Obamacare mandated that all marketplace plans had to cover a wide variety of potential claims that were either elective or not covered at all prior to Obamacare.
So, when the marketplace priced all those extra costs into the premiums, guess what happened?
The premiums that would have been necessary to cover those risks eventually made it impossible to hide the fact that Obamacare was a poorly-thought-out boondoggle, so, in 2021 (the absurdly-named American Rescue Plan Act), and again in 2022 (the ironically-named Inflation Reduction Act), the Democrat-dominated Congress slid taxpayer money into two massive bills to keep the charade going for a couple of extra years.
They set the sunset date of December 31, 2025, too, BTW.
Many Democrats wanted universal single-payer, but not enough to pass it, so they had to go with the fucked-up mess that is Obamacare instead.

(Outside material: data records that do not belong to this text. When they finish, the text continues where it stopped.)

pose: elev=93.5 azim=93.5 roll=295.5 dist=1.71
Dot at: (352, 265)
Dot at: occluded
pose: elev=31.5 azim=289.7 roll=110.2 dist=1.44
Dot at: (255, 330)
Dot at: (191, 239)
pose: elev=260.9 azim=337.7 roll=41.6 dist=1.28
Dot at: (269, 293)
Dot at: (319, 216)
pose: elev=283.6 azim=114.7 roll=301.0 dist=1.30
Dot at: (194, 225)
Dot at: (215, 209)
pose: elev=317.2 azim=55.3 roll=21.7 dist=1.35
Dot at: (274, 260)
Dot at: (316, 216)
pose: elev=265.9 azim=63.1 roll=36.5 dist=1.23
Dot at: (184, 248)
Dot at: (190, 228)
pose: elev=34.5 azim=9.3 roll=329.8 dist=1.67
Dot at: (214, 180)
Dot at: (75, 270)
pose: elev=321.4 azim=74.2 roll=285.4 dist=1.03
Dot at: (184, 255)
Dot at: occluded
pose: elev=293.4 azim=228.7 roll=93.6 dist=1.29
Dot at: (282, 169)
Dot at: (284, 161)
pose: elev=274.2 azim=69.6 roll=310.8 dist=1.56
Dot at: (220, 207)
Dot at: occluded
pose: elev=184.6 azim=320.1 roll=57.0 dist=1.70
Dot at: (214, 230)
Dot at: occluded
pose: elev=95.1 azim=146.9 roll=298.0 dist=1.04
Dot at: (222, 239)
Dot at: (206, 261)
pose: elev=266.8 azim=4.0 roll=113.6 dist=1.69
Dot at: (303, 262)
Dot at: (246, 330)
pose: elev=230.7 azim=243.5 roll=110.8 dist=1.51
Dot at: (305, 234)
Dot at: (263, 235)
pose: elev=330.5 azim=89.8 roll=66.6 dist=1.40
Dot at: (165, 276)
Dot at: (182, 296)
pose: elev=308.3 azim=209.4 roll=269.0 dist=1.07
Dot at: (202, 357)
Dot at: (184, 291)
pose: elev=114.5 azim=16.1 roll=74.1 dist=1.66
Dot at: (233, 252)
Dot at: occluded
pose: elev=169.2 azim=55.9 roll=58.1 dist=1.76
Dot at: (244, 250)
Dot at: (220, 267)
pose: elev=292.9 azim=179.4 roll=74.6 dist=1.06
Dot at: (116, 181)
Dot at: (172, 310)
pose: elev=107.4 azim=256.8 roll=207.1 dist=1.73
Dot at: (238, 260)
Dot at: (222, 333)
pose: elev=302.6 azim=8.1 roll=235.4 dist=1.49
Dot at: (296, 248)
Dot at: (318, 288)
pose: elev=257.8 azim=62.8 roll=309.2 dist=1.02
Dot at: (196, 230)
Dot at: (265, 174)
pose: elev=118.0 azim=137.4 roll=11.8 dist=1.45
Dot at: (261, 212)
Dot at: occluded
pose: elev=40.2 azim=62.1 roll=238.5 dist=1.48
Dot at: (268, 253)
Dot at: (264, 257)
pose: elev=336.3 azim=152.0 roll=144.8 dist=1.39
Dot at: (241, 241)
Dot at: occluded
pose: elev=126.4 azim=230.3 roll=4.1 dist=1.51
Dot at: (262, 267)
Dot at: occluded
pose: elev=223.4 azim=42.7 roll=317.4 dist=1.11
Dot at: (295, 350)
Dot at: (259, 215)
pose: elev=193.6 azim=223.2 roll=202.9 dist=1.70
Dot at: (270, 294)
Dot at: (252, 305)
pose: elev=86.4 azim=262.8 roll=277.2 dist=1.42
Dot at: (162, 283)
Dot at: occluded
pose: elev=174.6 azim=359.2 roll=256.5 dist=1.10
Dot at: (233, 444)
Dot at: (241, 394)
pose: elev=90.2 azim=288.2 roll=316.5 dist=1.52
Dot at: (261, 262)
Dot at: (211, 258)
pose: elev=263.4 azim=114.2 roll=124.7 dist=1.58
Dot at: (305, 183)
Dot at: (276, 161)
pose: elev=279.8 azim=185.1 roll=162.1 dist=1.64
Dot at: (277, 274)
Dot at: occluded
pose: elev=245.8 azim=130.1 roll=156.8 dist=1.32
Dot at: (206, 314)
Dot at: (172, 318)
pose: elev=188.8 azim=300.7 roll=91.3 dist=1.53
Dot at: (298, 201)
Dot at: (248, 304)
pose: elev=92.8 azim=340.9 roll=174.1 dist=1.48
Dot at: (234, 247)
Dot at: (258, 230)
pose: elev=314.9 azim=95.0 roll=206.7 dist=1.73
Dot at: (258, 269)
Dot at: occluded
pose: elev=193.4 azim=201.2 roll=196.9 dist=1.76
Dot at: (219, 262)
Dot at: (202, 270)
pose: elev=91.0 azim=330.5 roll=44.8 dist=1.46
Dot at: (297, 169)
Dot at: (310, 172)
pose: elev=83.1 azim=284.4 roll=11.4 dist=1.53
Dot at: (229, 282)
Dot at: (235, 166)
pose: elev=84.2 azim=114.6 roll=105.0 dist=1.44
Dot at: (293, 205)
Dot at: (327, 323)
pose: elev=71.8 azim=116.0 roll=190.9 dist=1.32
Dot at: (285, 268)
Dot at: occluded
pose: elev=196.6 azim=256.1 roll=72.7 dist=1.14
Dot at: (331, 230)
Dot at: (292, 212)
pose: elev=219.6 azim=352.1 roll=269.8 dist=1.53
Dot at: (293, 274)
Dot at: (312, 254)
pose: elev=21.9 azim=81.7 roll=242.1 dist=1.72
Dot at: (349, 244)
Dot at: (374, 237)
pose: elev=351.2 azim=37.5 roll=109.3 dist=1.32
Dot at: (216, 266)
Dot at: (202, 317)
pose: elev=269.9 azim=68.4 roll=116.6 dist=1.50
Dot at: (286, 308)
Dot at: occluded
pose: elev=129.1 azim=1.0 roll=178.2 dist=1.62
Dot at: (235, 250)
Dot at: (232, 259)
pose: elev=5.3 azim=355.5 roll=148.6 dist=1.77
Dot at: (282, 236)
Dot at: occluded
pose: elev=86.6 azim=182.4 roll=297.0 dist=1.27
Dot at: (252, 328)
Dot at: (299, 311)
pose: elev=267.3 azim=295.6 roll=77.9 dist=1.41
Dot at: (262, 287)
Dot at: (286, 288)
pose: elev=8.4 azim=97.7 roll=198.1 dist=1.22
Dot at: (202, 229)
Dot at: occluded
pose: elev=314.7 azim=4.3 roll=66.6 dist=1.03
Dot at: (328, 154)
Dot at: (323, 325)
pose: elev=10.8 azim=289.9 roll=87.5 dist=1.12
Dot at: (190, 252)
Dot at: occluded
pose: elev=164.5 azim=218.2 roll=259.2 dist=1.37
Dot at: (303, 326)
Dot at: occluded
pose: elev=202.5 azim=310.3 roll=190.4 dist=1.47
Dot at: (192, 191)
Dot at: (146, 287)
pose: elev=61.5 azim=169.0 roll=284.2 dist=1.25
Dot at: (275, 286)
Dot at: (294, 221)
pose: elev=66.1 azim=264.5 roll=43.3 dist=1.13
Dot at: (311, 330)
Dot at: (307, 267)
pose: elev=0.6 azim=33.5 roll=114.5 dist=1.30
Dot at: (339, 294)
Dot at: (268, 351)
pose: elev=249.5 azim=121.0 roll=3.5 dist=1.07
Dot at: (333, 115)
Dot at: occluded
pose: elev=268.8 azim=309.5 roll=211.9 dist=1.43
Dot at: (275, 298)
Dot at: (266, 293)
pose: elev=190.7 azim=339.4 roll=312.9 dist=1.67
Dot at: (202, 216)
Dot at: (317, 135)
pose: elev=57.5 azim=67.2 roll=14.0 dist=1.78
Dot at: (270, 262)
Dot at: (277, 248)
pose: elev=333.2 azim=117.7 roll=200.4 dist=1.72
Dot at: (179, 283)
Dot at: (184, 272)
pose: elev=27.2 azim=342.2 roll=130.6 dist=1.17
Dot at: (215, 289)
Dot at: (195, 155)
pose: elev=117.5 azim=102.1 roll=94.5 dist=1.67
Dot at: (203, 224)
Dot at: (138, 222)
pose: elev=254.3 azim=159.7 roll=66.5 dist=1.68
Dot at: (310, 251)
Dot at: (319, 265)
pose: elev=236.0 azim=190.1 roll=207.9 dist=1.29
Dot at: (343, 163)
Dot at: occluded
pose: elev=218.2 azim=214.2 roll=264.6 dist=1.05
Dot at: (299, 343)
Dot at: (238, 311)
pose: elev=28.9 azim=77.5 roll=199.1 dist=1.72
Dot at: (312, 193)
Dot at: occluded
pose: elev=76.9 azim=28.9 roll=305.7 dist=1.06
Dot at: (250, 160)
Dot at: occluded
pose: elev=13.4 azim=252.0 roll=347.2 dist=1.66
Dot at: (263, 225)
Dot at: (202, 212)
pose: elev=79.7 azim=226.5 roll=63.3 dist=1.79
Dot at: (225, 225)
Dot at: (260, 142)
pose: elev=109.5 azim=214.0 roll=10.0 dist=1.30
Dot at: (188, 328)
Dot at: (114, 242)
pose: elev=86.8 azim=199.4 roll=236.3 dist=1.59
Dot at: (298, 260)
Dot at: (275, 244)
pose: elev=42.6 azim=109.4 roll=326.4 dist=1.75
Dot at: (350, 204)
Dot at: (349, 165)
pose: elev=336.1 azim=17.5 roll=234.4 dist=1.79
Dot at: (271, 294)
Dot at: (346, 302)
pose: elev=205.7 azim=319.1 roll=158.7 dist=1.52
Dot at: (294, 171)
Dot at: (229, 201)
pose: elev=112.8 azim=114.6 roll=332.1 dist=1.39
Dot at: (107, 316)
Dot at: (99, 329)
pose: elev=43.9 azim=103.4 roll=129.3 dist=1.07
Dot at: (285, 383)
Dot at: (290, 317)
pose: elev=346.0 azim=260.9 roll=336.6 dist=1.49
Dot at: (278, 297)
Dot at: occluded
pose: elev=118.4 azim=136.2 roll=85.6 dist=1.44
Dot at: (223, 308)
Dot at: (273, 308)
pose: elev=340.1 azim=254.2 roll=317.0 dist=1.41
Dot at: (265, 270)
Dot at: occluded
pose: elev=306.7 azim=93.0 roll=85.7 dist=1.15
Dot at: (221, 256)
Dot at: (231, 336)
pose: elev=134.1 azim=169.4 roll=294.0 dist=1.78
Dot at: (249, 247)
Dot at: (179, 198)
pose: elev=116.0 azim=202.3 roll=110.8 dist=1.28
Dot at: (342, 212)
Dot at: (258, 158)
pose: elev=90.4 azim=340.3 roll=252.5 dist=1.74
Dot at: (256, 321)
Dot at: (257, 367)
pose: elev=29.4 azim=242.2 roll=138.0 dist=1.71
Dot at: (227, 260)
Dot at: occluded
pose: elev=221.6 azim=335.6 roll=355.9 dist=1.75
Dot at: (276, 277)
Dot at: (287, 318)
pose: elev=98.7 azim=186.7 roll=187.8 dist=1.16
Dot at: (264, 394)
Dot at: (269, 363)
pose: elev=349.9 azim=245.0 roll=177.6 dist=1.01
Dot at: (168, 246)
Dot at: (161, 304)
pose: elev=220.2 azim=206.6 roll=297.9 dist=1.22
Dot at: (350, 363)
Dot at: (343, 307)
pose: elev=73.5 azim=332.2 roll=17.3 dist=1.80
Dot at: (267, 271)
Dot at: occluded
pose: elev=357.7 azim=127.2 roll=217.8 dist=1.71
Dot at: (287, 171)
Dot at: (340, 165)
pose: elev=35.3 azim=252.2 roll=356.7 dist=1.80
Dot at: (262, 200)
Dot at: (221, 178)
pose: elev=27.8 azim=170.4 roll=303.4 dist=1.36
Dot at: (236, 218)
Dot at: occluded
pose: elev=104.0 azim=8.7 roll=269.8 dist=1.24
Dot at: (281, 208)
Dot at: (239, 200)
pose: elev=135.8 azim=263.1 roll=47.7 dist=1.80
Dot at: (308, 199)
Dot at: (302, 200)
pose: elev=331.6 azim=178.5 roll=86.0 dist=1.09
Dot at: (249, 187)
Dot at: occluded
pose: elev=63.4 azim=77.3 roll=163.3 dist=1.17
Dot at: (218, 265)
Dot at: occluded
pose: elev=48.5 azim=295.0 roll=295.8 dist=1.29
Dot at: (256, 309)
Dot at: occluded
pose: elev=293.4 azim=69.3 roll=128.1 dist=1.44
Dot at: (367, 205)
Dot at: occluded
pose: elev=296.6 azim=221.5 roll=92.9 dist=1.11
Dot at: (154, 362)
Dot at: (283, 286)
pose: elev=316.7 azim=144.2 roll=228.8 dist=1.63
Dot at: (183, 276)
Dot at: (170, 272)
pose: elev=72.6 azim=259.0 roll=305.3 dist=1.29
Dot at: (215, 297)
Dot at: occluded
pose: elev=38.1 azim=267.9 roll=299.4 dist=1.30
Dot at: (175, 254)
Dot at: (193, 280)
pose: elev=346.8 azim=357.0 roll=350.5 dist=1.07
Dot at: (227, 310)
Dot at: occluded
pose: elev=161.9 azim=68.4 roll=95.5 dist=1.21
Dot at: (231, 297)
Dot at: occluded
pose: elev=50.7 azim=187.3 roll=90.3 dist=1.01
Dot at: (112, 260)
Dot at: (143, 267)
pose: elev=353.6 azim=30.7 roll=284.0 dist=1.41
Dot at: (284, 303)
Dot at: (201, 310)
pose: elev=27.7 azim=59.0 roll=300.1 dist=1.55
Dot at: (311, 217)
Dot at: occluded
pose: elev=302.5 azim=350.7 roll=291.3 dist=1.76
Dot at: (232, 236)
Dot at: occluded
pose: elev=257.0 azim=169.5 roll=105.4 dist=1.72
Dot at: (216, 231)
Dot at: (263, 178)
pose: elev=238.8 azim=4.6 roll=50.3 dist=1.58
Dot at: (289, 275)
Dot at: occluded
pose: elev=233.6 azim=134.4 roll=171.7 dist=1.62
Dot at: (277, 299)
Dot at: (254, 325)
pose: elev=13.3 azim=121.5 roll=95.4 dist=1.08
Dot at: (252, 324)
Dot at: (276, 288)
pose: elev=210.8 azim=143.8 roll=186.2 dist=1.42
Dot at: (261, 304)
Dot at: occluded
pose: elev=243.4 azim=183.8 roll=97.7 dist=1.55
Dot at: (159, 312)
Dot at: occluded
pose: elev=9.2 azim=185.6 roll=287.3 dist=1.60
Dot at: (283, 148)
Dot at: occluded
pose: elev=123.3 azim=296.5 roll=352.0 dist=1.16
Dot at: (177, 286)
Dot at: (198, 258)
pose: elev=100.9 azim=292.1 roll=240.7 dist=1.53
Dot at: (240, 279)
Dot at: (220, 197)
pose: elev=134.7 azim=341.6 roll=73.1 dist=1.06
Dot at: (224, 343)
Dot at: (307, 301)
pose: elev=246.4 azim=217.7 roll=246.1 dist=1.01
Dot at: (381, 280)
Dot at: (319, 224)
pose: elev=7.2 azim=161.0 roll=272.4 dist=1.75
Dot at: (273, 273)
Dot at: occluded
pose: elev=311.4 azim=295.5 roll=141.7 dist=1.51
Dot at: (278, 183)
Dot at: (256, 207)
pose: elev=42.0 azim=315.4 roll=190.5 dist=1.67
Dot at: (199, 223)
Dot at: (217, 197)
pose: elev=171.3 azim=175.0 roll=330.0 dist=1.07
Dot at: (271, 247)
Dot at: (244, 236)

Not one Republican voted for Barack Hussein Obama's vanity project.
Obamacare passed Congress through two related bills due to procedural complications after the election of Republican Scott Brown to the Senate in January 2010, which cost Democrats their filibuster-proof majority.
- Senate passage: The Senate passed its version (H.R. 3590, originally a minor tax bill that was gutted and replaced with the ACA text) on December 24, 2009, by a vote of 60–39. All 60 votes in favor came from Democrats and the two independents who caucused with them (Bernie Sanders and Joe Lieberman). No Republicans voted for it.
- House passage: The House initially passed its own version of the ACA on November 7, 2009 (220–215). After the Senate's December passage, the House adopted the Senate's bill on March 21, 2010, by a vote of 219–212. No Republicans voted for it. On the same day, the House also passed a separate reconciliation bill (the Health Care and Education Reconciliation Act of 2010) by 220–211 to make amendments; this went to the Senate and was signed into law on March 30, 2010.
Barack Hussein Obama signed the main ACA bill into law on March 23, 2010.In total, zero Republicans in either chamber voted for the final ACA legislation that became law. (One Republican, Rep. Joseph Cao of Louisiana, had voted for the initial House version in November 2009, but he voted against the Senate bill in March 2010.)